Your goal
Counting across the entries below, how many lines contain the word "Grading"? Give only the number.

Records provided
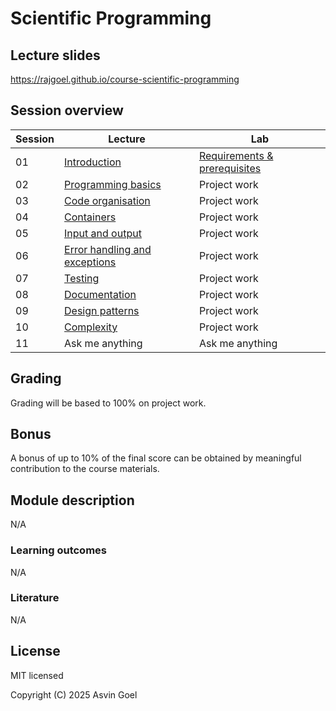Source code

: # Scientific Programming

## Lecture slides

https://rajgoel.github.io/course-scientific-programming

## Session overview

| Session | Lecture                                                                                            | Lab             |
|---------|----------------------------------------------------------------------------------------------------|-----------------|
| 01      | [Introduction](https://rajgoel.github.io/course-scientific-programming/?topic=01-lecture)          | [Requirements & prerequisites](https://rajgoel.github.io/course-scientific-programming/?topic=01-lab)    |
| 02      | [Programming basics](https://rajgoel.github.io/course-scientific-programming/?topic=02-lecture)    | Project work    |
| 03      | [Code organisation](https://rajgoel.github.io/course-scientific-programming/?topic=03-lecture)     | Project work    |
| 04      | [Containers](https://rajgoel.github.io/course-scientific-programming/?topic=04-lecture)            | Project work    |
| 05      | [Input and output](https://rajgoel.github.io/course-scientific-programming/?topic=05-lecture)      | Project work    |
| 06      | [Error handling and exceptions](https://rajgoel.github.io/course-scientific-programming/?topic=06-lecture) | Project work    |
| 07      | [Testing](https://rajgoel.github.io/course-scientific-programming/?topic=07-lecture)               | Project work    |
| 08      | [Documentation](https://rajgoel.github.io/course-scientific-programming/?topic=08-lecture)         | Project work    |
| 09      | [Design patterns](https://rajgoel.github.io/course-scientific-programming/?topic=09-lecture)       | Project work    |
| 10      | [Complexity](https://rajgoel.github.io/course-scientific-programming/?topic=10-lecture)            | Project work    |
| 11      | Ask me anything                                                                                    | Ask me anything |

## Grading

Grading will be based to 100% on project work.

## Bonus

A bonus of up to 10% of the final score can be obtained by meaningful contribution to the course materials. 

## Module description

N/A

### Learning outcomes

N/A

### Literature

N/A

## License

MIT licensed

Copyright (C) 2025 Asvin Goel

Written response
2